Pennsylvania sent 425,000 men into battles of the Civil War
Few people thought about war in Western Pennsylvania on the morning of April 12, 1861.
In Allegheny County, a sensational trial of glass blower Zelock Morgan, 26 — accused of seducing, impregnating and abandoning Mary Jane Hawthorne, 19, by plying her with presents and promises of marriage — captured their attention.
Across the ridges in Westmoreland County, people worried more about spring planting.
The buzz in Washington County centered on James Miller, a petty thief who dug a hole through a wall in the county jail and escaped, starting a fire in the street to cause confusion. He made it about a block before the jailer's son caught him.
With Pittsburgh well on its way to becoming a manufacturing center, the city's middle-class culture during that time often turned rowdy, said Edward K. Muller, professor of history at the University of Pittsburgh.
About 30 percent of the county's 178,831 people were foreign-born, and nearly 78,000 of them lived in Pittsburgh and Allegheny City, which later became one.
"It's a street world," Muller said. "Rowing was big on the rivers. There are kegs of beer. People are out on the riverbanks, yelling and wagering. It's a very on-the-street participatory culture."
That evening, word trickled into the region about the 4:30 a.m. attack on Fort Sumter, 700 miles away in Charleston, S.C., by forces with the newly formed Confederate States of America.
In the Pittsburgh Theater, at Wood and Fifth streets, the manager stopped Henry T. Craven's play "The Chimney Corner" to read on stage the telegraphed dispatches. The audience erupted into "round after round of tremendous cheers" when he noted that Fort Sumter's Union soldiers returned fire, the Pittsburgh Evening Chronicle reported.

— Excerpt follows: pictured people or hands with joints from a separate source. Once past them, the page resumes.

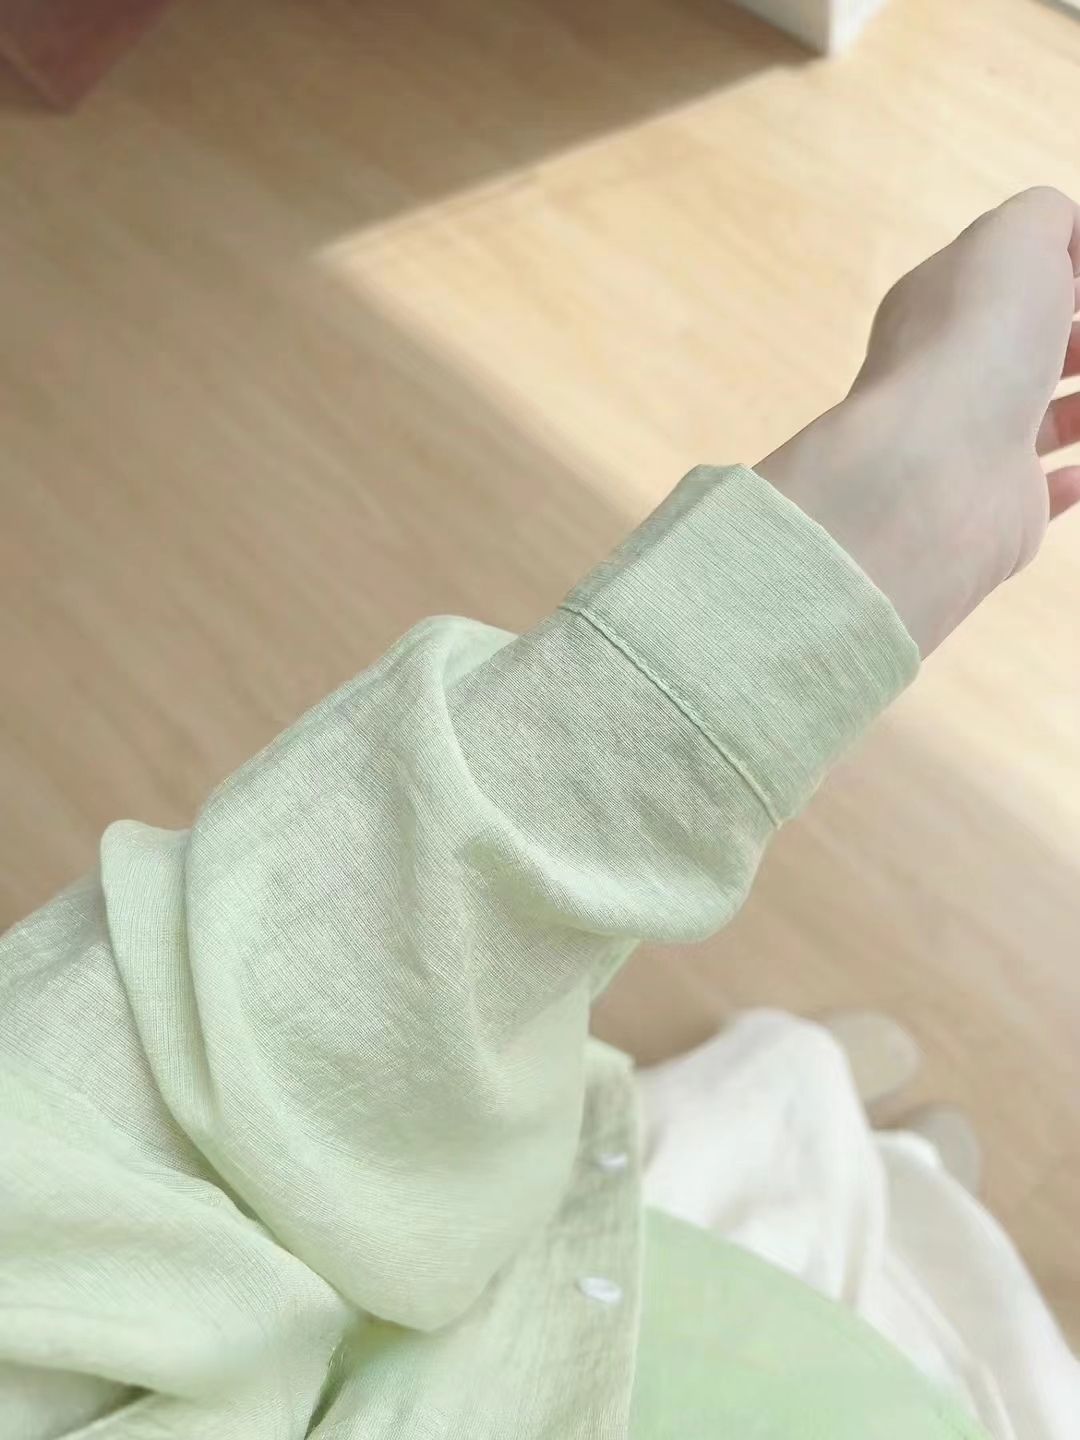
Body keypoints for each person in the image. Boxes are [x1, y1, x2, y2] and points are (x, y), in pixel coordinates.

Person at [3, 187, 1079, 1440]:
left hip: (458, 1294)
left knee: (741, 1171)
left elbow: (68, 1213)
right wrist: (824, 568)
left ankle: (867, 1180)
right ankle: (897, 1203)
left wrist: (844, 555)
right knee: (936, 1305)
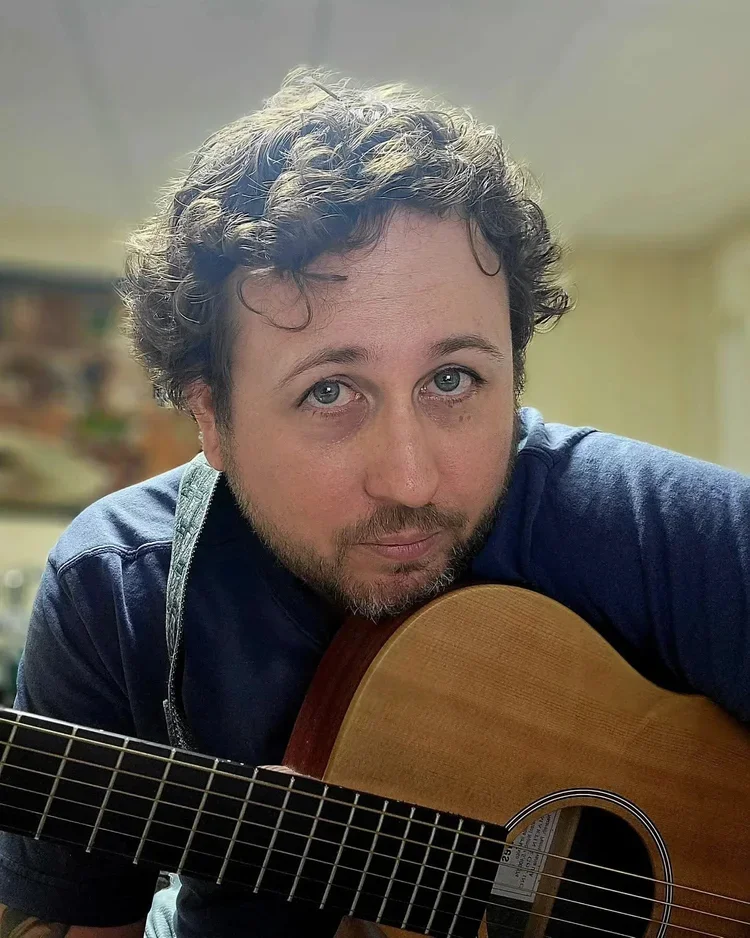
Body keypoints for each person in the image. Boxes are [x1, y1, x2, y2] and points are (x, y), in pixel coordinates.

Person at [0, 67, 748, 938]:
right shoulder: (118, 589)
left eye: (453, 379)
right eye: (330, 392)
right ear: (211, 416)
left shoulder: (651, 528)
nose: (410, 479)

"One excited individual shouted at the top of his voice that he was a Democrat and a Union man, and called for three cheers," the newspaper reported. The theater's orchestra burst into "Hail Columbia," America's unofficial national anthem, followed by "Yankee Doodle."
"All through the city the same excitement prevailed," the Chronicle recounted.
Some people living in rural areas didn't find out until much later, said Edwin P. Hogan of Smithton, author of the book "Waiting for Jacob: A Civil War Story." In rural communities, where people typically learned news in church, those who didn't attend would not have heard about the war, Hogan said.
"I wouldn't doubt in April 1861 you had some kid on a farm here in South Huntingdon Township who didn't even know the war happened for months," he said.
As word spread, Pennsylvanians responded by organizing militias. Men from throughout the region would distinguish themselves on battlefields as the war continued. Before it ended, Pennsylvania would send 425,000 Union soldiers into battle, more than any state except New York.
Largely pro-Union and anti-slavery, Allegheny County provided vital support to Republican presidential candidate Abraham Lincoln in the 1860 election. Yet the county had plenty of Southern sympathizers, said Michael G. Kraus, curator at Soldiers & Sailors Memorial Hall & Museum in Oakland.
The case of Samuel H. Davis of Upper St. Clair illustrates that. Davis enlisted in the Union army in 1861 and rose to the rank of captain before he died in 1864 during the battle at Cold Harbor, Va.
His pro-South parents, George and Mary, refused to accept their son's sword when comrades shipped it home, said Diane Klinefelter, director of the Carnegie Library in Carnegie.
The sword sold at auction and remained unaccounted for until members of the Grand Army of the Republic's Capt. Thomas Espy Post 153, headquartered at the library, tracked it down in 1884. It remains in the library's extensive collection of Civil War artifacts.